EXERCISE DESCRIPTION ▸
I'd like every entry returned exactly as it is, with the images left out.
** Opening TASK DATA block **
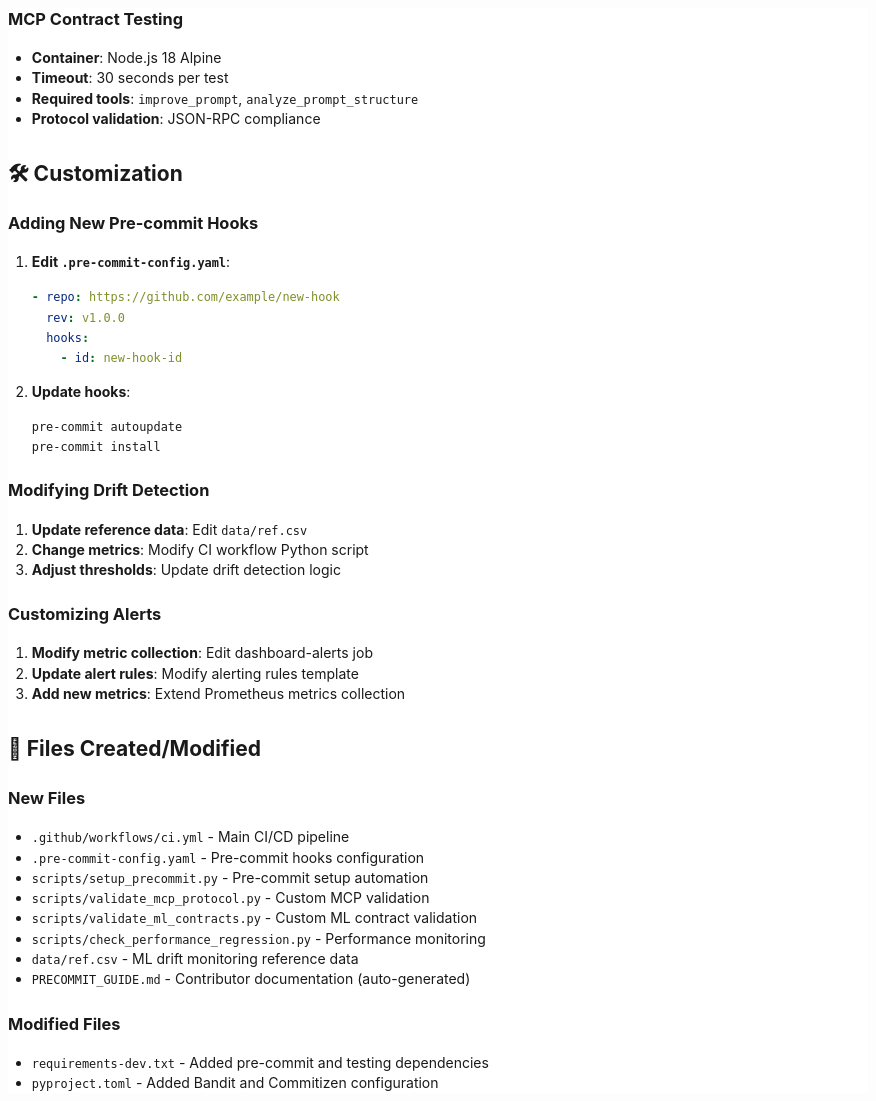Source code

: ### MCP Contract Testing
- **Container**: Node.js 18 Alpine
- **Timeout**: 30 seconds per test
- **Required tools**: `improve_prompt`, `analyze_prompt_structure`
- **Protocol validation**: JSON-RPC compliance

## 🛠️ Customization

### Adding New Pre-commit Hooks

1. **Edit `.pre-commit-config.yaml`**:
   ```yaml
   - repo: https://github.com/example/new-hook
     rev: v1.0.0
     hooks:
       - id: new-hook-id
   ```

2. **Update hooks**:
   ```bash
   pre-commit autoupdate
   pre-commit install
   ```

### Modifying Drift Detection

1. **Update reference data**: Edit `data/ref.csv`
2. **Change metrics**: Modify CI workflow Python script
3. **Adjust thresholds**: Update drift detection logic

### Customizing Alerts

1. **Modify metric collection**: Edit dashboard-alerts job
2. **Update alert rules**: Modify alerting rules template
3. **Add new metrics**: Extend Prometheus metrics collection

## 📝 Files Created/Modified

### New Files
- `.github/workflows/ci.yml` - Main CI/CD pipeline
- `.pre-commit-config.yaml` - Pre-commit hooks configuration
- `scripts/setup_precommit.py` - Pre-commit setup automation
- `scripts/validate_mcp_protocol.py` - Custom MCP validation
- `scripts/validate_ml_contracts.py` - Custom ML contract validation
- `scripts/check_performance_regression.py` - Performance monitoring
- `data/ref.csv` - ML drift monitoring reference data
- `PRECOMMIT_GUIDE.md` - Contributor documentation (auto-generated)

### Modified Files
- `requirements-dev.txt` - Added pre-commit and testing dependencies
- `pyproject.toml` - Added Bandit and Commitizen configuration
** Closing TASK DATA block **
RESPONSE TO THIS EXERCISE ▸
Source code

: ### MCP Contract Testing
- **Container**: Node.js 18 Alpine
- **Timeout**: 30 seconds per test
- **Required tools**: `improve_prompt`, `analyze_prompt_structure`
- **Protocol validation**: JSON-RPC compliance

## 🛠️ Customization

### Adding New Pre-commit Hooks

1. **Edit `.pre-commit-config.yaml`**:
   ```yaml
   - repo: https://github.com/example/new-hook
     rev: v1.0.0
     hooks:
       - id: new-hook-id
   ```

2. **Update hooks**:
   ```bash
   pre-commit autoupdate
   pre-commit install
   ```

### Modifying Drift Detection

1. **Update reference data**: Edit `data/ref.csv`
2. **Change metrics**: Modify CI workflow Python script
3. **Adjust thresholds**: Update drift detection logic

### Customizing Alerts

1. **Modify metric collection**: Edit dashboard-alerts job
2. **Update alert rules**: Modify alerting rules template
3. **Add new metrics**: Extend Prometheus metrics collection

## 📝 Files Created/Modified

### New Files
- `.github/workflows/ci.yml` - Main CI/CD pipeline
- `.pre-commit-config.yaml` - Pre-commit hooks configuration
- `scripts/setup_precommit.py` - Pre-commit setup automation
- `scripts/validate_mcp_protocol.py` - Custom MCP validation
- `scripts/validate_ml_contracts.py` - Custom ML contract validation
- `scripts/check_performance_regression.py` - Performance monitoring
- `data/ref.csv` - ML drift monitoring reference data
- `PRECOMMIT_GUIDE.md` - Contributor documentation (auto-generated)

### Modified Files
- `requirements-dev.txt` - Added pre-commit and testing dependencies
- `pyproject.toml` - Added Bandit and Commitizen configuration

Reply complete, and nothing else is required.